Claude Guéant vient finalement de prendre les devants en fournissant des réponses évasives ou lénifiantes au Figaro. Il est question de Robert Bourgi, il est fait indirectement allusion au livre de Péan (sans le nommer, sans en citer le titre, voir aussi mes précédents articles), et hop, on passe à la délinquance « roumaine » (pour ne pas non plus citer les Rroms), aux prières dans la rue.
Sur les écoutes des journalistes, il conclut : « La justice dira le droit, moi je ne le ferai pas. ». Encore heureux…

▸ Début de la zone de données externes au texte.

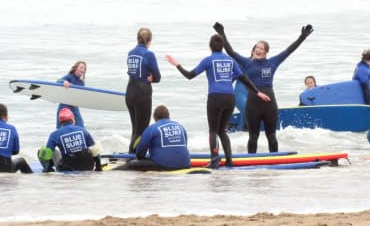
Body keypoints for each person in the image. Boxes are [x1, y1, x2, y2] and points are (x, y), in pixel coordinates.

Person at [166, 34, 270, 168]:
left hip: (215, 97)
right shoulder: (230, 60)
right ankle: (229, 161)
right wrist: (258, 92)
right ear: (222, 47)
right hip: (230, 98)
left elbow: (190, 75)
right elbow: (243, 78)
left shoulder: (208, 60)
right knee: (222, 131)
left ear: (210, 46)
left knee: (213, 130)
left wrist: (177, 64)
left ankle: (214, 160)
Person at [214, 22, 313, 154]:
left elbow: (289, 50)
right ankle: (252, 166)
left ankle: (274, 165)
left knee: (271, 136)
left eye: (261, 48)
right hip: (253, 104)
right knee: (253, 137)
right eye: (257, 47)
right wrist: (222, 34)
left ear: (266, 51)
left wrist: (302, 37)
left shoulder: (272, 62)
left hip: (269, 104)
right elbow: (231, 52)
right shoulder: (247, 63)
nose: (258, 49)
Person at [114, 105, 191, 171]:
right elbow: (184, 145)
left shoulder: (152, 128)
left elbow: (140, 152)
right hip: (186, 164)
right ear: (168, 116)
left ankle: (107, 173)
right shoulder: (180, 126)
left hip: (163, 166)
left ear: (154, 117)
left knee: (130, 165)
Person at [126, 28, 161, 153]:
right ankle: (134, 155)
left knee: (135, 129)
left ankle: (132, 154)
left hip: (130, 92)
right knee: (142, 130)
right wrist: (153, 78)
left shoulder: (130, 53)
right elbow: (157, 76)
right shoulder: (149, 54)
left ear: (137, 38)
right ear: (150, 40)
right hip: (142, 94)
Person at [38, 107, 102, 172]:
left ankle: (49, 170)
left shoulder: (54, 134)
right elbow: (95, 150)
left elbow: (47, 155)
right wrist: (98, 168)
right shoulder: (83, 130)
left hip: (67, 168)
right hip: (87, 167)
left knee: (43, 151)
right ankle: (98, 168)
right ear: (73, 119)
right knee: (95, 147)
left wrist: (46, 170)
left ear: (60, 121)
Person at [56, 60, 87, 128]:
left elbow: (81, 95)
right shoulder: (69, 77)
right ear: (76, 68)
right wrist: (64, 82)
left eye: (84, 69)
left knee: (81, 127)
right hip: (64, 105)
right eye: (81, 67)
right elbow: (58, 81)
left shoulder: (81, 83)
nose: (83, 70)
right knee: (60, 128)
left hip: (74, 107)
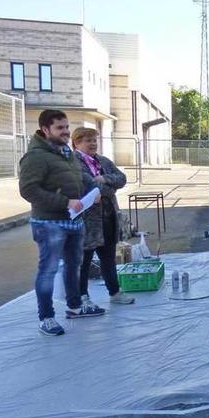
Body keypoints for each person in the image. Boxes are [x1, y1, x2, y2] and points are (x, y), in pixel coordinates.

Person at [19, 110, 105, 337]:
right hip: (49, 224)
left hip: (74, 221)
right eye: (60, 128)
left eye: (67, 127)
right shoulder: (35, 156)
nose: (66, 132)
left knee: (72, 266)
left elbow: (75, 180)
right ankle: (46, 318)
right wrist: (65, 201)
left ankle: (75, 307)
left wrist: (91, 193)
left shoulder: (67, 152)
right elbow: (28, 190)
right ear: (45, 130)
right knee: (47, 271)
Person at [71, 127, 135, 307]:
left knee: (108, 257)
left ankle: (114, 292)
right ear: (76, 142)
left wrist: (105, 179)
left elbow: (121, 178)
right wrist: (107, 187)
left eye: (94, 140)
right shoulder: (73, 163)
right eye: (88, 140)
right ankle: (82, 297)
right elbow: (90, 186)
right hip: (87, 222)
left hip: (108, 218)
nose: (93, 144)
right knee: (84, 261)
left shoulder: (103, 161)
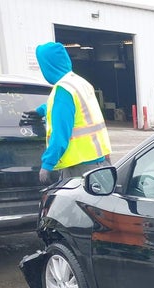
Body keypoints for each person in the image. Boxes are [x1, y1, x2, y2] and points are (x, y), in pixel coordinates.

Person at [34, 41, 111, 185]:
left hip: (80, 167)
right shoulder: (79, 82)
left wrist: (48, 163)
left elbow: (60, 133)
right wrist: (43, 109)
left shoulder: (62, 90)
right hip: (97, 160)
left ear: (47, 65)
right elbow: (78, 110)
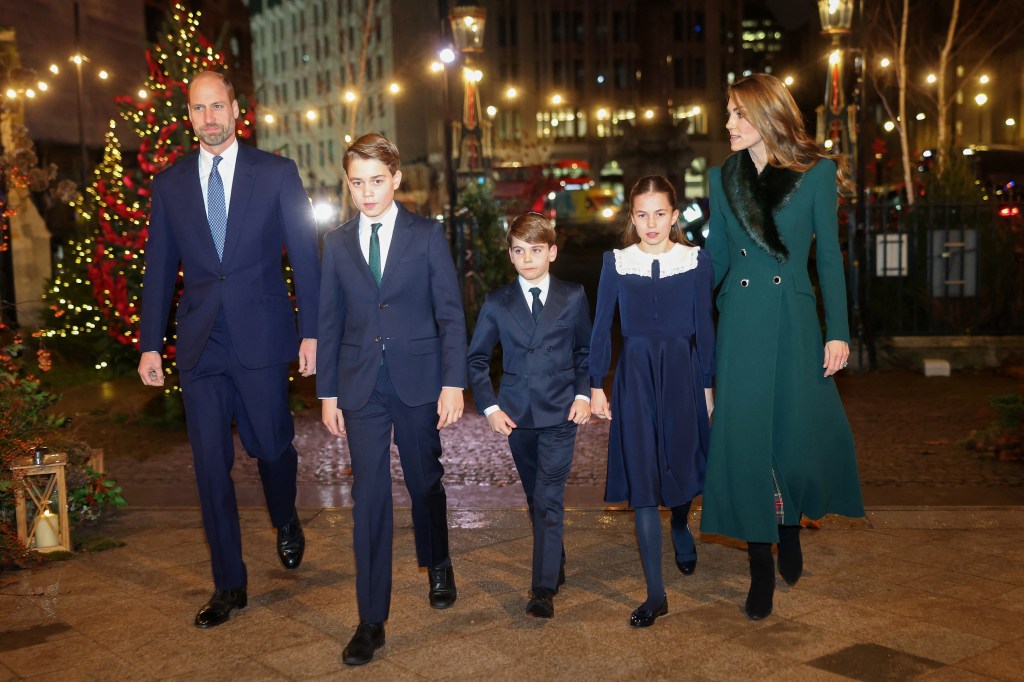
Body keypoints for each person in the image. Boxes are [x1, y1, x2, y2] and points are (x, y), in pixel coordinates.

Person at [138, 70, 320, 628]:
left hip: (261, 336)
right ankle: (229, 585)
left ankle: (285, 516)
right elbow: (159, 269)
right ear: (189, 115)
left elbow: (307, 258)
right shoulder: (169, 186)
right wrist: (150, 344)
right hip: (200, 345)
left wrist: (311, 331)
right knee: (210, 468)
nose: (209, 118)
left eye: (218, 106)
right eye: (199, 109)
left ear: (236, 109)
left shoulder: (276, 173)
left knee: (271, 447)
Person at [699, 73, 865, 621]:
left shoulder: (817, 174)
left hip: (795, 319)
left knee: (793, 433)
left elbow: (829, 259)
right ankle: (759, 568)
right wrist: (688, 307)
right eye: (728, 113)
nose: (727, 124)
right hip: (742, 321)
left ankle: (789, 527)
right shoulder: (723, 177)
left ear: (765, 116)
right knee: (745, 440)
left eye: (737, 114)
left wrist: (837, 329)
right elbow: (718, 259)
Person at [317, 133, 467, 666]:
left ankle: (439, 560)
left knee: (426, 480)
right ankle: (370, 620)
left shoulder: (426, 236)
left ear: (396, 179)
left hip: (419, 380)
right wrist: (328, 392)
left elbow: (450, 313)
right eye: (357, 182)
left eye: (376, 181)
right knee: (370, 499)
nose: (367, 192)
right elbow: (329, 321)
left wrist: (454, 382)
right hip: (361, 388)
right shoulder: (336, 243)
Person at [590, 176, 715, 628]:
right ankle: (655, 594)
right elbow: (601, 324)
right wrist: (594, 384)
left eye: (659, 213)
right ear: (631, 218)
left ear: (675, 215)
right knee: (643, 476)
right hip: (635, 378)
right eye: (641, 214)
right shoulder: (617, 263)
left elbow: (705, 328)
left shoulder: (697, 262)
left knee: (681, 466)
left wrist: (707, 387)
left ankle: (680, 524)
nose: (651, 223)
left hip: (683, 376)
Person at [467, 212, 592, 619]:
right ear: (510, 255)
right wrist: (489, 407)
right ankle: (553, 557)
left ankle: (542, 589)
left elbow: (585, 351)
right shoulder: (497, 302)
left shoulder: (572, 296)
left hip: (561, 414)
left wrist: (583, 394)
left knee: (549, 498)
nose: (528, 259)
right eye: (519, 251)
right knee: (534, 497)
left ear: (552, 252)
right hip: (517, 416)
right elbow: (478, 359)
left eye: (536, 250)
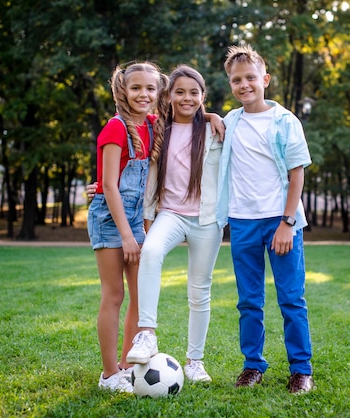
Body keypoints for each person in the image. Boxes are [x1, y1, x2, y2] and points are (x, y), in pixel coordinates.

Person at [215, 44, 315, 394]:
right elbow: (198, 128)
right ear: (230, 84)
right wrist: (210, 116)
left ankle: (301, 370)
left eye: (250, 78)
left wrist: (288, 222)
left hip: (280, 221)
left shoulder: (285, 121)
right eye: (236, 80)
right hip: (241, 222)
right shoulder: (230, 121)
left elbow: (297, 172)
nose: (244, 85)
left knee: (291, 298)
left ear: (265, 79)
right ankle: (252, 366)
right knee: (248, 301)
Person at [125, 65, 223, 384]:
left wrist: (212, 116)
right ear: (168, 96)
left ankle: (195, 361)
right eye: (179, 92)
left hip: (207, 220)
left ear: (203, 96)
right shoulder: (158, 129)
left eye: (194, 92)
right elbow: (132, 157)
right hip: (170, 213)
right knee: (150, 252)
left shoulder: (214, 129)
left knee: (199, 290)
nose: (186, 98)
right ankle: (147, 333)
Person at [87, 61, 169, 393]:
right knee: (114, 294)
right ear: (123, 90)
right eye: (136, 87)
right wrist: (127, 236)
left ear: (158, 91)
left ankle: (126, 367)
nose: (143, 94)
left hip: (138, 220)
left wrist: (211, 116)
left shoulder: (154, 126)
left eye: (150, 88)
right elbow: (108, 186)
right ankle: (109, 374)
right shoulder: (116, 128)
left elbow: (190, 118)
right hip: (110, 220)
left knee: (140, 296)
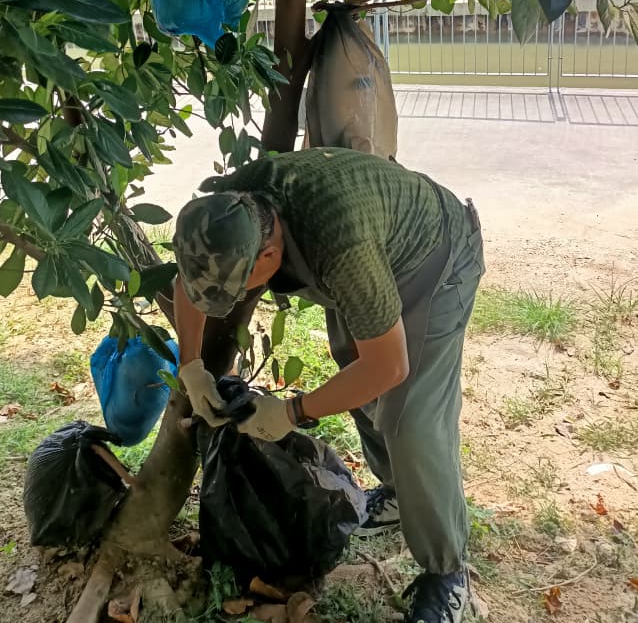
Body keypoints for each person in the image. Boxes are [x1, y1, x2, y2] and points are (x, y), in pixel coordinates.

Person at [171, 147, 484, 623]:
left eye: (237, 288)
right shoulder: (226, 217)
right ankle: (400, 492)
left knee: (411, 420)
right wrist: (191, 367)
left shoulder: (340, 247)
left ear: (269, 255)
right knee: (352, 368)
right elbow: (187, 283)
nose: (231, 300)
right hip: (376, 258)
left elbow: (388, 366)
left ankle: (448, 572)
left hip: (436, 262)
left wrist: (292, 413)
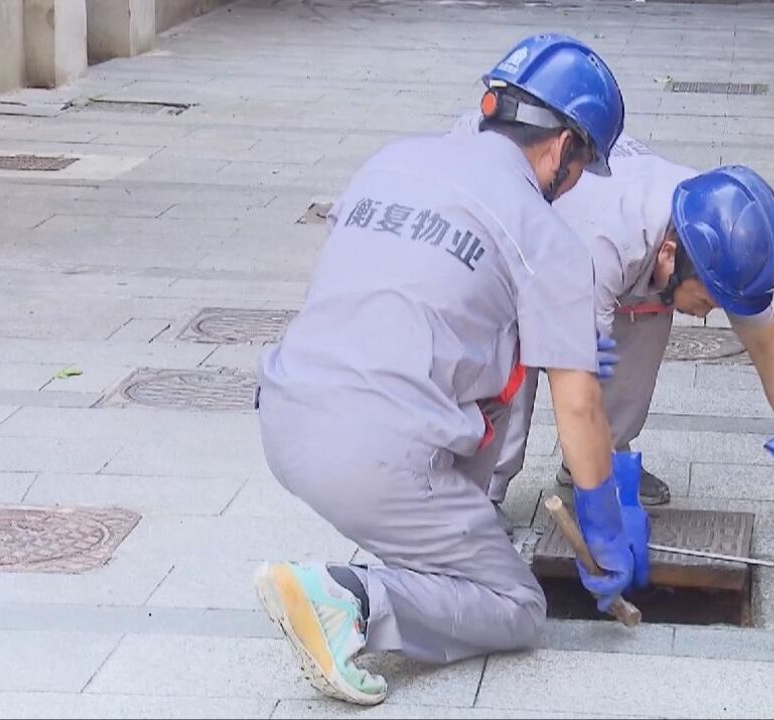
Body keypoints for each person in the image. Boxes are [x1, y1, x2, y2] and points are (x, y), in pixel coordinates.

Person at [250, 34, 649, 707]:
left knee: (487, 372)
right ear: (561, 147)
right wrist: (604, 527)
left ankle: (419, 553)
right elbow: (578, 404)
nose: (574, 186)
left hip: (284, 414)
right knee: (516, 603)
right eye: (582, 169)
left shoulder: (393, 161)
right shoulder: (542, 233)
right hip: (373, 459)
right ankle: (349, 599)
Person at [447, 113, 774, 531]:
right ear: (668, 253)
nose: (707, 315)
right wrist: (604, 512)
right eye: (705, 300)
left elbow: (768, 348)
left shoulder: (716, 231)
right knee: (516, 348)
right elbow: (575, 387)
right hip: (504, 230)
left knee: (648, 316)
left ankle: (597, 460)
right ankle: (479, 493)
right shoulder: (605, 249)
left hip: (615, 241)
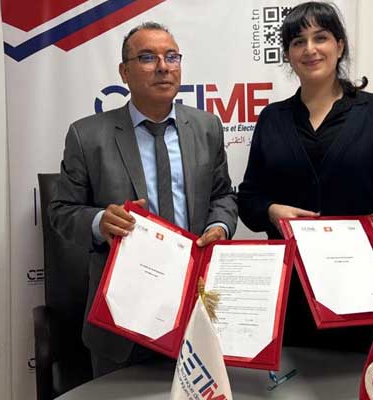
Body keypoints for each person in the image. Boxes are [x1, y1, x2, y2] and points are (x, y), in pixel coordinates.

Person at [238, 2, 373, 351]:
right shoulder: (272, 118)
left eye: (321, 37)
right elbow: (250, 198)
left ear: (339, 45)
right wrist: (271, 211)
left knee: (362, 375)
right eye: (298, 41)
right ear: (288, 55)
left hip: (365, 292)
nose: (310, 49)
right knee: (296, 376)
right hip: (294, 295)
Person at [49, 22, 237, 377]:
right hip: (122, 317)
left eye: (172, 57)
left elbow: (223, 194)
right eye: (148, 58)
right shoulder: (87, 136)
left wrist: (219, 226)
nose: (163, 67)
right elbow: (61, 211)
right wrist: (99, 222)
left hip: (195, 307)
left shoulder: (207, 127)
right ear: (124, 72)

Ah oui, au fait… DSK va parler, il parlera, c’est sûr. Une question sur Djouhri à Sarcelles, Monsieur Dominique Strauss-Kahn, une autre sur Djouhri et l’histoire de la Mnef, une troisième sur Djouhri et… ? Ah, non, on ne mélangera pas les genres. Parlons plutôt de famille, d’Anne Sinclair. Djouhri, parrain de l’enfant de Nicolas Sarkozy et Carla Bruni ? Là, c’est plutôt mal parti. Parrain tout court.

Les gazettes disent aussi que de Villepin pourrait rejoindre la famille centriste, celle de Bayrou. Il n’est pas sûr que ce dernier se voit en filleul. Le joker Péan semble avoir brouillé les cartes du jeu des sept familles, politiques et autres.

P.-S. – ce n’est pas de leur faute si les truchements et intermédiaires du genre Djouhri sont domiciliés en Suisse. Imaginez un contrôle fiscal et les questions « niaises » de petits fonctionnaires. Bien sûr, il y a une cellule fiscale de haute volée. Mais deux précautions valent mieux qu’une.